(Stored data entries)
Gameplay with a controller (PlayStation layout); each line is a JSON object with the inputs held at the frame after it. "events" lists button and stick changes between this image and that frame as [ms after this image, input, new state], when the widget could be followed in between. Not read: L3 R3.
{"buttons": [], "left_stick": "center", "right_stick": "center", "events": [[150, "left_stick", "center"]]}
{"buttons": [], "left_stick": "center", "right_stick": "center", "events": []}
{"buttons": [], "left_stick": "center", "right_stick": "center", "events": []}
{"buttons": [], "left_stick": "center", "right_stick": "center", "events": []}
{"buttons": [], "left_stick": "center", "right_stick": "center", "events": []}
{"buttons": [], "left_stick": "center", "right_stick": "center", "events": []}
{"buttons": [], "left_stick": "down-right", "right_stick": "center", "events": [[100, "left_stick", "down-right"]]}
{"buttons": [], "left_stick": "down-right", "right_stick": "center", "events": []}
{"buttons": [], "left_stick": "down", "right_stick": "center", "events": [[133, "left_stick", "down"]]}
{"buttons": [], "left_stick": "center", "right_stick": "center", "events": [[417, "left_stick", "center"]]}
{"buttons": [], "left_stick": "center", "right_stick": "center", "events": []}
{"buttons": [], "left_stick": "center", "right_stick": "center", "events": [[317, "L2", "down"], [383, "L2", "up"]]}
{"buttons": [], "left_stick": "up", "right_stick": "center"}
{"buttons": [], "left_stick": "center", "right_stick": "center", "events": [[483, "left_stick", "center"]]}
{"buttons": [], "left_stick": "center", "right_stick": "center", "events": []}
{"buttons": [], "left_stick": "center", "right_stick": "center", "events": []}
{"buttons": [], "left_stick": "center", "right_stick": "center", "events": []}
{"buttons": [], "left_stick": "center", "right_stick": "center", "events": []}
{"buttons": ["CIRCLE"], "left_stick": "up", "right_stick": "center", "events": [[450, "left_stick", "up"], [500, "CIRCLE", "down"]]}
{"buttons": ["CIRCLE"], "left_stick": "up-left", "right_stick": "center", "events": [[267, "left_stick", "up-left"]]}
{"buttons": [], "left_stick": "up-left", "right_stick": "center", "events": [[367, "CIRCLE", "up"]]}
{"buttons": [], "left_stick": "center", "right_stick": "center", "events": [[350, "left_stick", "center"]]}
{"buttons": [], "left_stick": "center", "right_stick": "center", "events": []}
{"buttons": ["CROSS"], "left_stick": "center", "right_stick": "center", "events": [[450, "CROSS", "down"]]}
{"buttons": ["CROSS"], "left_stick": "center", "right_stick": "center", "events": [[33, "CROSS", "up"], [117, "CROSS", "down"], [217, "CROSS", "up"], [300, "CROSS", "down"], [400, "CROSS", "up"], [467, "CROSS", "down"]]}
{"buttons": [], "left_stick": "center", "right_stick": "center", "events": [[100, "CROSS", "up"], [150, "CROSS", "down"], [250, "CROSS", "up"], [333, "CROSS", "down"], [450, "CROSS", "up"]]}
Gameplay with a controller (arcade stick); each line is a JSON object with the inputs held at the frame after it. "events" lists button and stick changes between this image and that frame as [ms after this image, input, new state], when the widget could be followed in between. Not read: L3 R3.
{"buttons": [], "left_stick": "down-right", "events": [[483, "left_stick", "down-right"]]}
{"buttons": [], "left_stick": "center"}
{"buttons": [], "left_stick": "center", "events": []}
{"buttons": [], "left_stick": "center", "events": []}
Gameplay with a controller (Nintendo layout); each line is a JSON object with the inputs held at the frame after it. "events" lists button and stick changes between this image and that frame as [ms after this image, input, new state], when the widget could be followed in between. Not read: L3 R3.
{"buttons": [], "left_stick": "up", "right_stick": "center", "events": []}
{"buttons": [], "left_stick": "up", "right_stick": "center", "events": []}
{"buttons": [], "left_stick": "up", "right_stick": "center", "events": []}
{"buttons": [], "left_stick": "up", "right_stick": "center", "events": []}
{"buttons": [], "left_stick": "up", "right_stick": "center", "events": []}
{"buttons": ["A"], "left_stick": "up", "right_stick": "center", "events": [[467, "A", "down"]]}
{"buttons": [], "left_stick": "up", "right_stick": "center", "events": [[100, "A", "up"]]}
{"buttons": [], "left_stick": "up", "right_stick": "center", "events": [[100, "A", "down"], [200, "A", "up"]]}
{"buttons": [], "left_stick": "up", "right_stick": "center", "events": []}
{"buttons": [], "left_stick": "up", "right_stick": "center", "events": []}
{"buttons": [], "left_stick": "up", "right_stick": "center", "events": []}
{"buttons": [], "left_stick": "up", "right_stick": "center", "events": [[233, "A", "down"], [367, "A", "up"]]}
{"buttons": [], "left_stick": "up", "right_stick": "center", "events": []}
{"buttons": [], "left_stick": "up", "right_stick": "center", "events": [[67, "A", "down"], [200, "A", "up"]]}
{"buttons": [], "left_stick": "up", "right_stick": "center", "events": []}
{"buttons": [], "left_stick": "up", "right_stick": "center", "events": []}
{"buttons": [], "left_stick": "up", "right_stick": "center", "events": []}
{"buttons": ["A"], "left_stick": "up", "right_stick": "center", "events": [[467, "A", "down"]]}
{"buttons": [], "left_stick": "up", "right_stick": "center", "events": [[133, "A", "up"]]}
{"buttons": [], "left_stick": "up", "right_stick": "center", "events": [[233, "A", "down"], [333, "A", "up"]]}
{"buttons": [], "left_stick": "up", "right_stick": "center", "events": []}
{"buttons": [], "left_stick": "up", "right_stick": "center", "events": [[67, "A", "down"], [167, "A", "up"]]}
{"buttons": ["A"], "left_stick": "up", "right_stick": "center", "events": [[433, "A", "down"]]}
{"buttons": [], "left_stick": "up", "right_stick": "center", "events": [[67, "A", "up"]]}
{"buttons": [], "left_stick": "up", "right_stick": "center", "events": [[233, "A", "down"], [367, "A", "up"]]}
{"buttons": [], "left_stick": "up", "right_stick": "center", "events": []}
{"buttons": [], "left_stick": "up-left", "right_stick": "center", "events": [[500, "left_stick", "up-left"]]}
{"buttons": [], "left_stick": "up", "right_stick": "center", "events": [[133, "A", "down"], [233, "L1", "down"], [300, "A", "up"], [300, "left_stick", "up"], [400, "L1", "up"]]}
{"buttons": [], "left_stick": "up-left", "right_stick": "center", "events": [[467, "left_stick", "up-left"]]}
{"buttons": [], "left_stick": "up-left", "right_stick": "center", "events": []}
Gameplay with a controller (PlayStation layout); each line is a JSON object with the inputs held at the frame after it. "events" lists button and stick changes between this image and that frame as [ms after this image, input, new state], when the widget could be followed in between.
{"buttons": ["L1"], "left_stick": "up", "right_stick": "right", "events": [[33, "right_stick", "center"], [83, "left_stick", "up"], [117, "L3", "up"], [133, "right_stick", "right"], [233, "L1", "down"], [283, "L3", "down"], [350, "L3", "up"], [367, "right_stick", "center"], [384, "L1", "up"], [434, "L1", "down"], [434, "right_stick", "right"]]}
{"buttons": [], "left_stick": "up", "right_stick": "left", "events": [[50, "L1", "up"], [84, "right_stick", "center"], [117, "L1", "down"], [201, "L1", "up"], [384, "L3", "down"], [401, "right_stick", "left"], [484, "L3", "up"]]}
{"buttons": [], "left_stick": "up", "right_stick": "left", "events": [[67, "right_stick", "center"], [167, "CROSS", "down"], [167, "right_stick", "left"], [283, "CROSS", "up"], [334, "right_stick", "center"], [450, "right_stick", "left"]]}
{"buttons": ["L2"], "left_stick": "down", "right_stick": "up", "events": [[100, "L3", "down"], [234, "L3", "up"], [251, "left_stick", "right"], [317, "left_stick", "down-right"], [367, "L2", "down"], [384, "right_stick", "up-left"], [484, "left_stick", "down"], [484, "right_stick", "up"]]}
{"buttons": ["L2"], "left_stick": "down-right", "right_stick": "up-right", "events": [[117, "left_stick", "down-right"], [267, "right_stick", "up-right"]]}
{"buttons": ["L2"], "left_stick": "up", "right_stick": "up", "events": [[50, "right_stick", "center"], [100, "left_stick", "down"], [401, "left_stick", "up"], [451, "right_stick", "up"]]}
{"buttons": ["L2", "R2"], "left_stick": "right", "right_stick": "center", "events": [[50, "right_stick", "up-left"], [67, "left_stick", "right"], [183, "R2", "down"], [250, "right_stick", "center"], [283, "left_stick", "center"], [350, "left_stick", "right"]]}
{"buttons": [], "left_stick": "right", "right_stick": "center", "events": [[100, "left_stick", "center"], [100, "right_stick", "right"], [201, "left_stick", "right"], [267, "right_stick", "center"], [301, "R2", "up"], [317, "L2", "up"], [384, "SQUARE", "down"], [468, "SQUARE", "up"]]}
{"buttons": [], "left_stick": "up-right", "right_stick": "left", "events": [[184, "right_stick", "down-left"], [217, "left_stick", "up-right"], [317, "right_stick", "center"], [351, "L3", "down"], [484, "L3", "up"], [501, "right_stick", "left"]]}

▶ **ACTION ITEM**
Some lines above hold the word "CROSS". Copy all of them.

▶ **FINAL ANSWER**
{"buttons": ["CROSS"], "left_stick": "center", "right_stick": "center", "events": [[450, "CROSS", "down"]]}
{"buttons": ["CROSS"], "left_stick": "center", "right_stick": "center", "events": [[33, "CROSS", "up"], [117, "CROSS", "down"], [217, "CROSS", "up"], [300, "CROSS", "down"], [400, "CROSS", "up"], [467, "CROSS", "down"]]}
{"buttons": [], "left_stick": "center", "right_stick": "center", "events": [[100, "CROSS", "up"], [150, "CROSS", "down"], [250, "CROSS", "up"], [333, "CROSS", "down"], [450, "CROSS", "up"]]}
{"buttons": [], "left_stick": "up", "right_stick": "left", "events": [[67, "right_stick", "center"], [167, "CROSS", "down"], [167, "right_stick", "left"], [283, "CROSS", "up"], [334, "right_stick", "center"], [450, "right_stick", "left"]]}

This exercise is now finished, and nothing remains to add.